«Данила, принимай дела. Ты теперь, блин, начальник…» – шепнул ветер с интонациями амбала Вовика.
Тирмен взял пистолет обеими руками и прицелился.
Мишень-Пьеро ждал.
В конце концов, кто сказал, что все цели должны быть одинаковы?
Мишень шестая Я – твой друг
Мишень шестая
Я – твой друг
В крови гремит набатом залп мортир,
А пуля милосердия дешевле.
Мы веруем в тебя, великий тир!
Мы – бедные фанатики-мишени.[6]
Год Желтой крысы
Год Желтой крысы
1
1
Маяться в мае – распоследнее дело.
Домой Данька не вернулся. Постоял у магазина электроники «Хижина дяди Сэма», в метро спускаться раздумал и купил себе шаурму у приветливого араба. Домой – успеется. В таком настроении он не сумеет удержаться и оторвется на Лерке по полной программе: без причины, глупо, нелепо, но от того еще более обидно. А мечта Конана-варвара в интересном положении, не предусматривающем нервные срывы муженька. Пусть даже потом он явится с огромным букетом роз, встанет на колени, споет под окном серенаду, пугая соседей фальшивым баритоном…
Лерка простит.
Она уже привыкла прощать мужа примерно раз-два в год. Покладистого, молчаливого, заботливого, симпатичного, малопьющего, хорошо зарабатывающего мужа – предмет зависти всех Леркиных подружек и соседок от семнадцати до сорока пяти лет.
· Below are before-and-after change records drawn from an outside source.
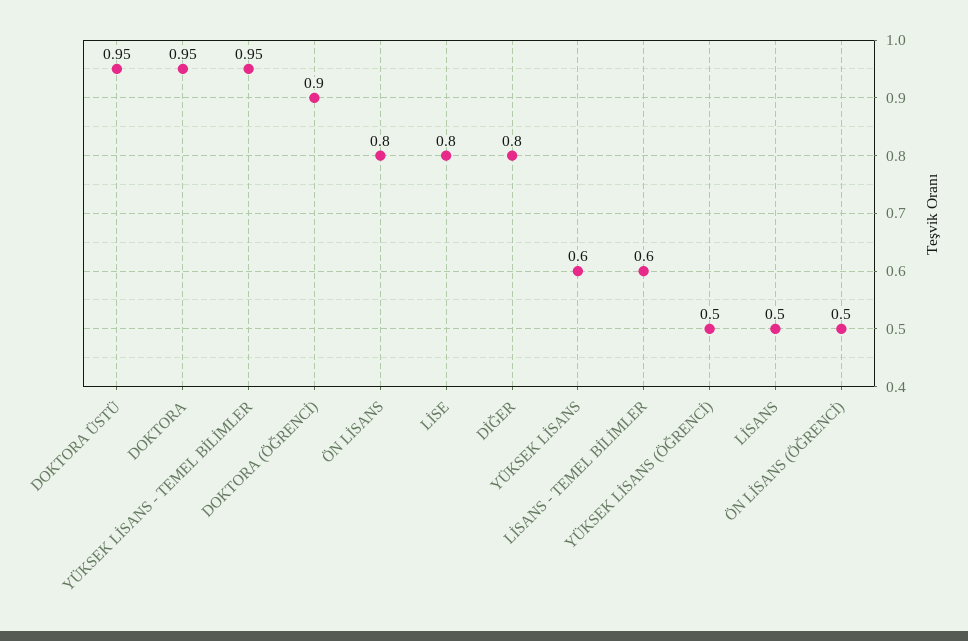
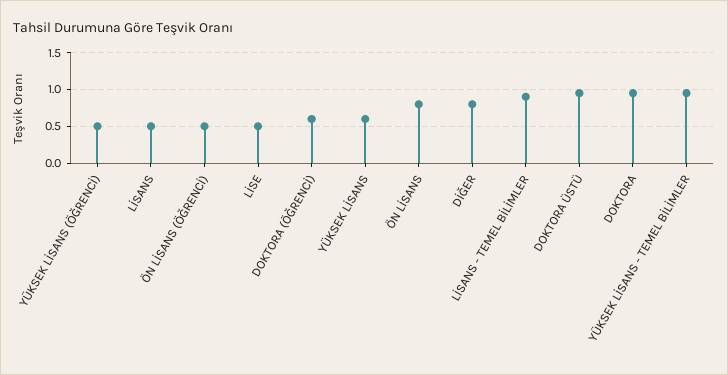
  {
    "DOKTORA ÜSTÜ": 0.95,
    "DOKTORA": 0.95,
    "YÜKSEK LİSANS - TEMEL BİLİMLER": 0.95,
-   "DOKTORA (ÖĞRENCİ)": 0.9,
+   "DOKTORA (ÖĞRENCİ)": 0.6,
    "ÖN LİSANS": 0.8,
-   "LİSE": 0.8,
+   "LİSE": 0.5,
    "DİĞER": 0.8,
    "YÜKSEK LİSANS": 0.6,
-   "LİSANS - TEMEL BİLİMLER": 0.6,
+   "LİSANS - TEMEL BİLİMLER": 0.9,
    "YÜKSEK LİSANS (ÖĞRENCİ)": 0.5,
    "LİSANS": 0.5,
    "ÖN LİSANS (ÖĞRENCİ)": 0.5
  }

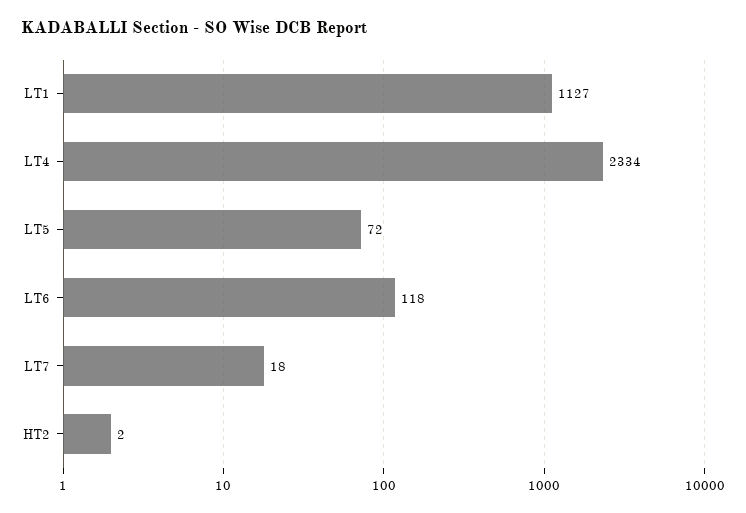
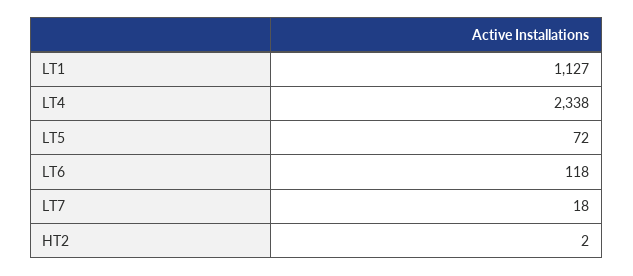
  {
    "LT1": 1127,
-   "LT4": 2334,
+   "LT4": 2338,
    "LT5": 72,
    "LT6": 118,
    "LT7": 18,
    "HT2": 2
  }

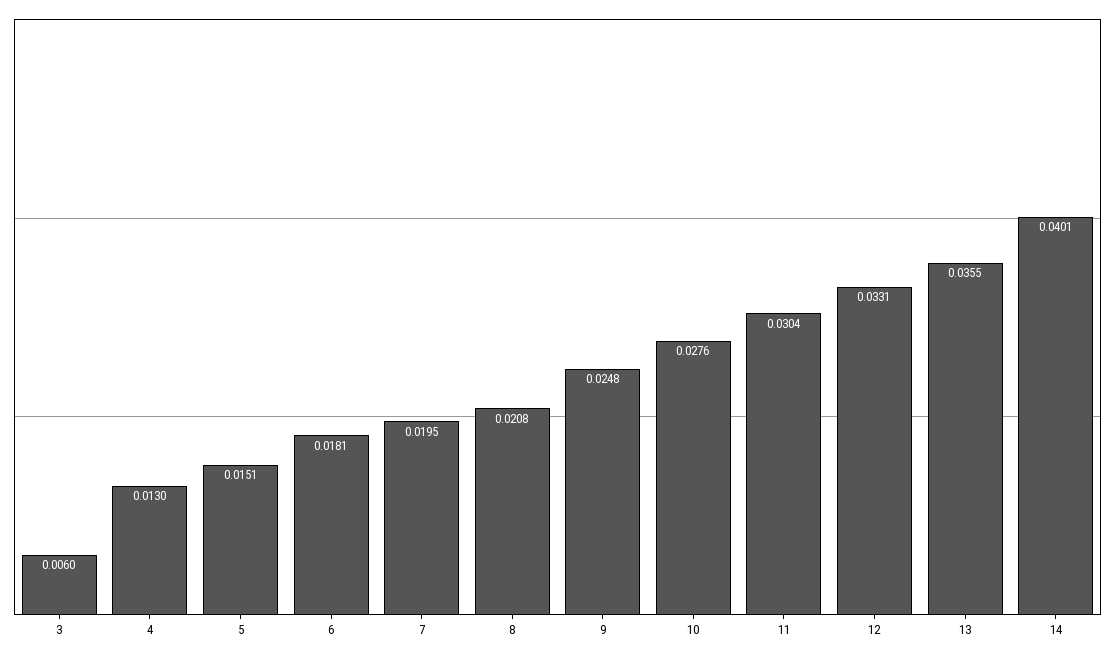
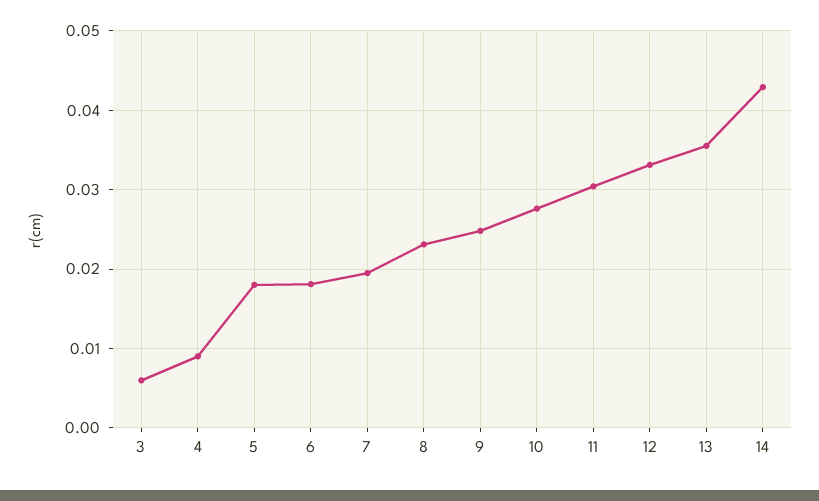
  {
    "3": 0.006,
-   "4": 0.013,
+   "4": 0.009,
-   "5": 0.0151,
+   "5": 0.018,
    "6": 0.0181,
    "7": 0.0195,
-   "8": 0.0208,
+   "8": 0.023,
    "9": 0.0248,
    "10": 0.0276,
    "11": 0.0304,
    "12": 0.0331,
    "13": 0.0355,
-   "14": 0.0401
+   "14": 0.043
  }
Маруся Климчак, одинокая блондинка, живущая в квартире напротив – вдова того Климчака, который сеть супермаркетов и автоматная очередь на Рымарской в упор, – однажды во всеуслышание заявила, что есть вот, значит, ученые крысы, кандидатки по вражеским языкам, которые, значит, не ценят, что имеют, и поэтому, значит, одних имеют, а к другим прицениваются… Маруся не довела мысль до конца, потерявшись в сложносочиненном предложении. Но выражение ее лица и жесты давали ясно понять, о чем тоскует веселая вдова.